The presentation will be held from 6 p.m. to 8 p.m. Tuesday at the Kelly Strayhorn Theater.

LaJeunesse told 90.5 WESA’s Essential Pittsburgh that the Internet has completely changed the way we access information since his childhood growing up in a small town in Maine.

“My options and my understanding of the world was fairly limited. And now when we think about a school student today, any student with connectivity to the net, she has the ability to do some amazing things,” said LaJeunesse.

According to LaJeunesse, Google believes that the more information people have access to, the greater their ability to make the right choices and live better lives. However, as there are still more than 600 million Internet users who live in countries where the content of the Internet is filtered or censored.

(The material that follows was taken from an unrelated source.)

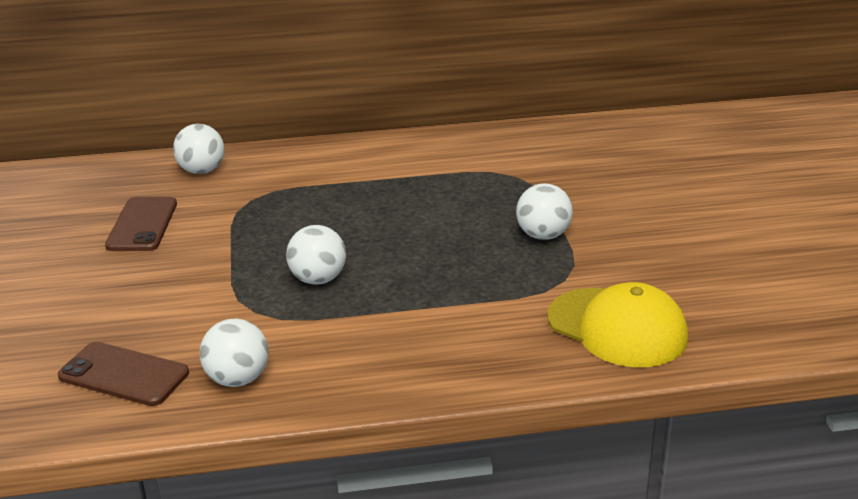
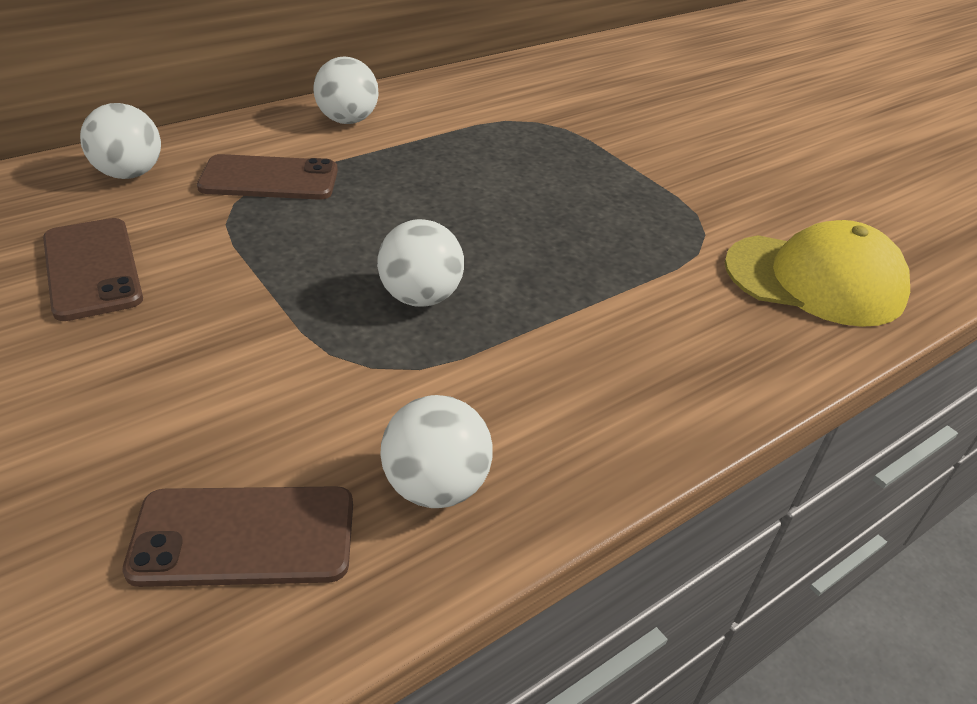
camera: 30 degrees left, 10 degrees up
white ball [516,184,573,240] -> white ball moved to [313,57,379,124]
none -> brown phone [197,154,338,200]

“Our services have been blocked in about 32 different countries and YouTube is fully blocked today in China, Iran and Pakistan,” said LaJeunesse. “There are about 31 percent of the world’s current Internet users that currently live in countries where there is substantial or pervasive online filtering and censorship, so that’s very much a part of the challenge that we’re facing.”

LaJeunesse says that these efforts at censorship are futile. The population of users who want free and open content, are far greater than those who are working to block information out.

“In many ways what governments are trying to do is deal with this incredibly powerful tool, the Internet, in the same way they’ve dealt with old traditional media and they just can’t,” said LaJeunesse.